Mucho tiempo he estado dudando si admitir o no a Hércules entre nosotros, pues aunque, según las mitologías griegas, aquel Crockett y Kit Carson de la antigüedad, aquel robusto realizador de excelentes gestas entusiasmadoras, fue tragado y vomitado por una ballena, con todo, podría discutirse si eso, estrictamente, le hace ser ballenero. Por ninguna parte consta que jamás arponeara a tal pez, a no ser, claro está, desde dentro. Con todo, puede considerársele como una suerte de ballenero involuntario; en cualquier caso, la ballena le cazó a él, si no a él la ballena. Le reclamo para nuestro clan.

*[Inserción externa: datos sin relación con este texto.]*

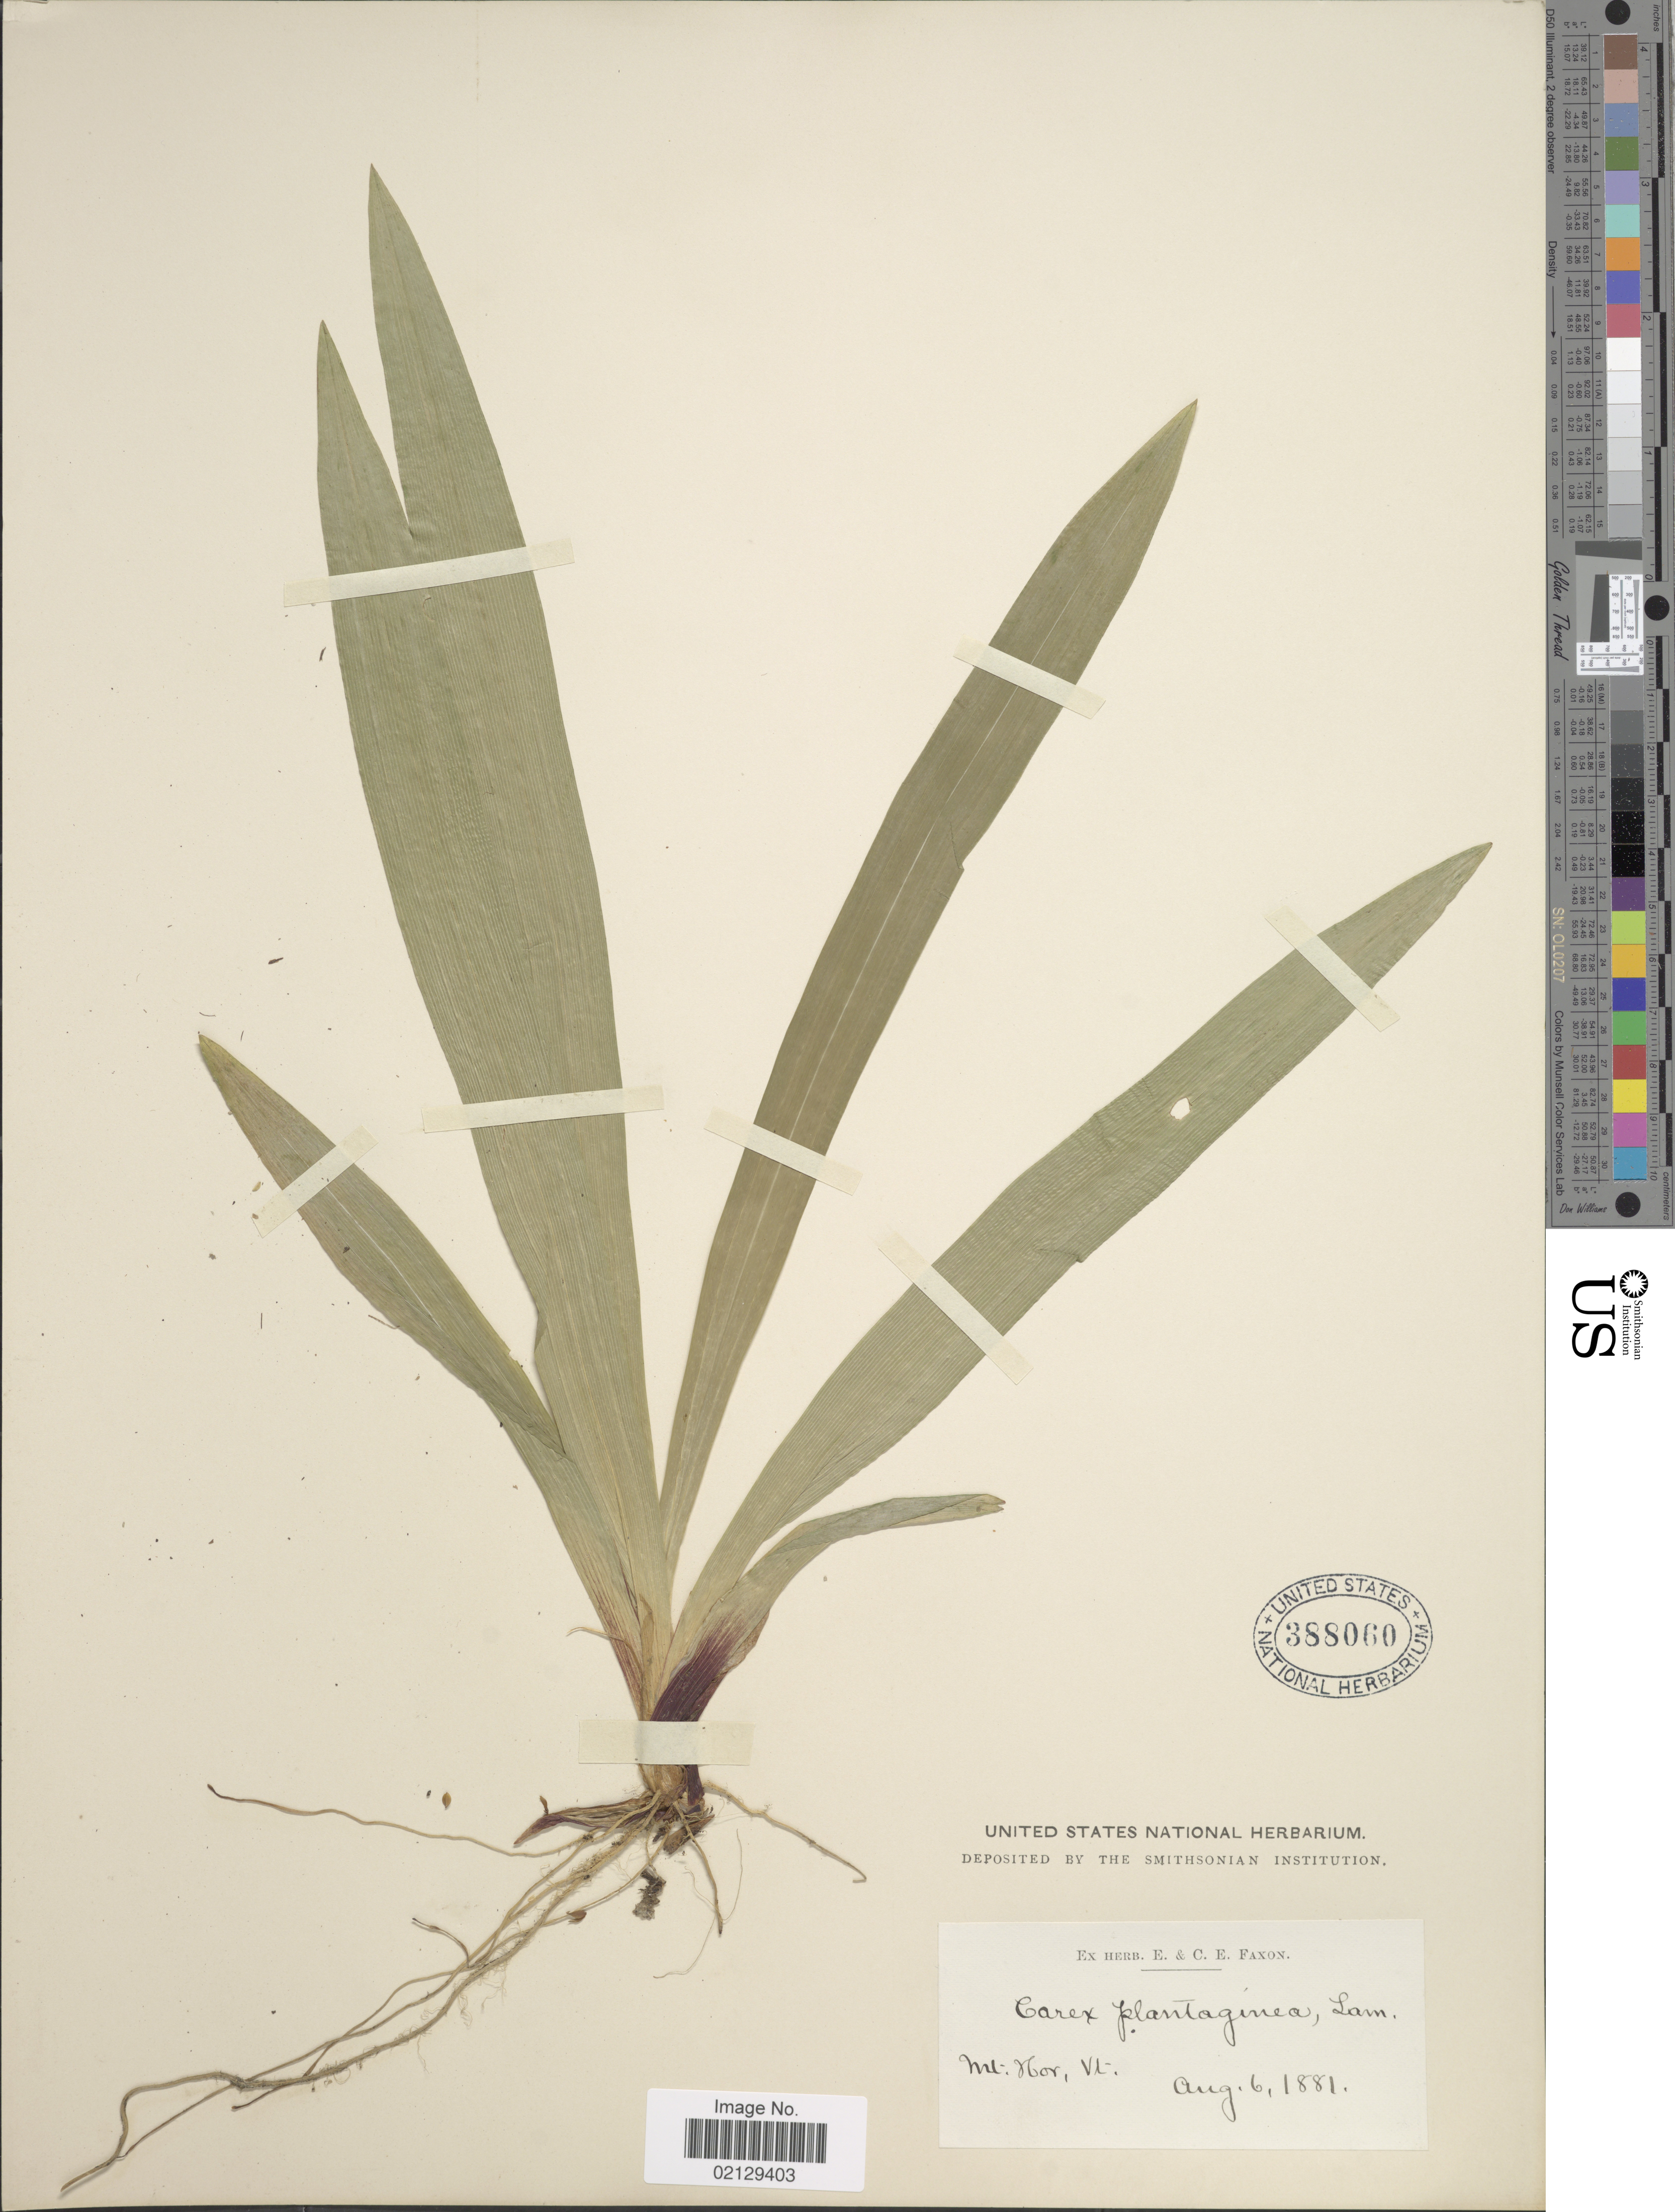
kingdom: Plantae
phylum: Tracheophyta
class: Liliopsida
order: Poales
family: Cyperaceae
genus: Carex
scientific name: Carex plantaginea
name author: Lam.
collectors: ex herb. E. & C.E. Faxon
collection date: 1881-08-06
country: United States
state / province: Vermont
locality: Mt. Hor, Vt.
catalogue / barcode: US 388060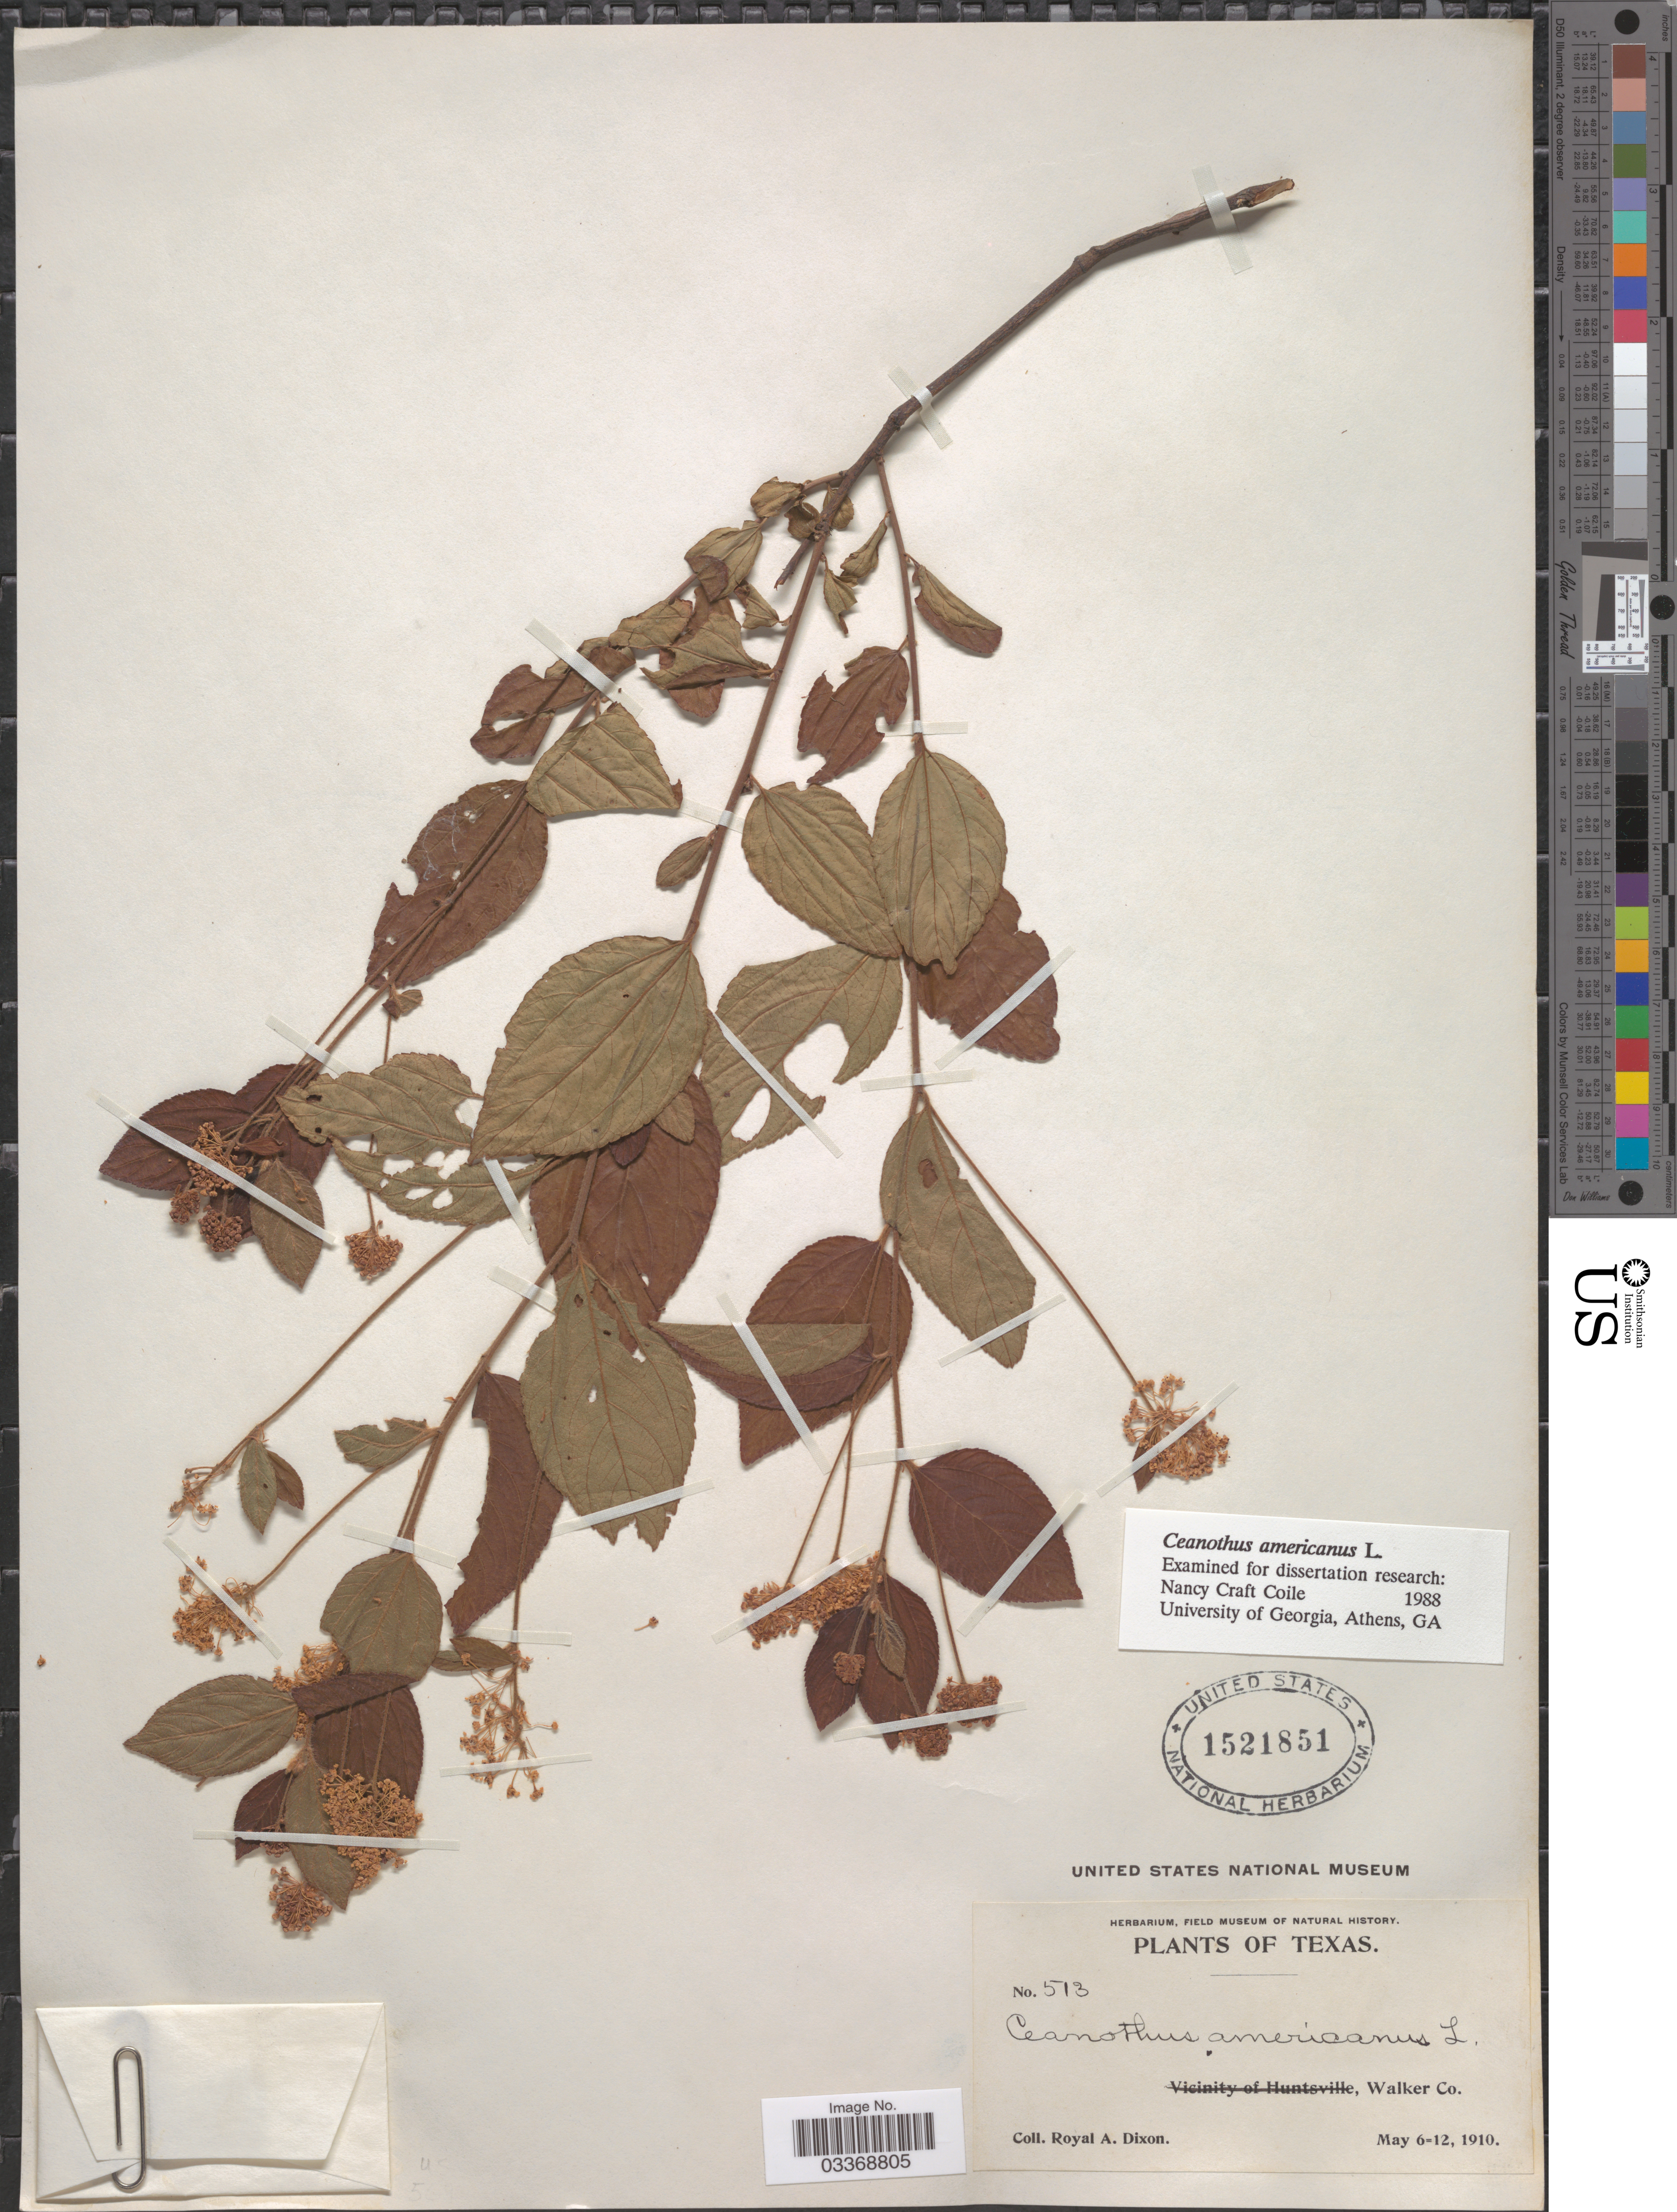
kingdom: Plantae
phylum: Tracheophyta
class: Magnoliopsida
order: Rosales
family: Rhamnaceae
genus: Ceanothus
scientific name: Ceanothus americanus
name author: L.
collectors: R. A. Dixon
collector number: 513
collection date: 1910-05-06/1910-05-12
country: United States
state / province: Texas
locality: Walker Co.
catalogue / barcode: US 1521851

Pero, según las mejores autoridades contradictorias, esa historia griega de Hércules y la ballena ha de considerarse derivada de la aún más antigua historia hebrea de Jonás y la ballena, o viceversa: ciertamente, son muy semejantes. Entonces, si reclamo al semidiós, ¿por qué no al profeta?

Y tampoco los héroes, santos, semidioses y profetas son los únicos en componer toda la lista de nuestra orden. Nuestro gran maestro todavía no ha sido nombrado, pues nosotros, como los solemnes reyes de antaño, encontramos nuestro manantial nada menos que en los mismísimos grandes dioses. Ahora ha de repetirse aquí aquella maravillosa historia oriental del Shastra, que nos presenta al temible Visnú, una de las tres personas que hay en la divinidad de los hindúes, y nos da al propio divino Visnú como señor nuestro; a Visnú, que, con la primera de sus diez encarnaciones terrenales, ha dejado aparte y santificado para siempre a la ballena. Cuando Brahma, o el dios de los dioses, dice el Shastra, decidió volver a crear el mundo después de una de sus disoluciones periódicas, dio nacimiento a Visnú, para presidir el trabajo; pero los Vedas, o libros místicos, cuya lectura parecería haber sido indispensable a Visnú antes de empezar la creación, y que, por tanto, debían contener algo en forma de sugerencias prácticas para jóvenes arquitectos, esos Vedas, digo, yacían en el fondo de las aguas, de modo que Visnú, encarnándose en una ballena, se zambulló a las últimas profundidades y salvó los sagrados volúmenes. ¿No fue entonces un ballenero este Visnú, del mismo modo que un hombre que va a caballo se llama caballero?

¡Perseo, san Jorge, Hércules, Jonás y Visnú!, ¡Vaya lista que tenemos! ¿Qué club, sino el de los balleneros, puede encabezarse de modo semejante?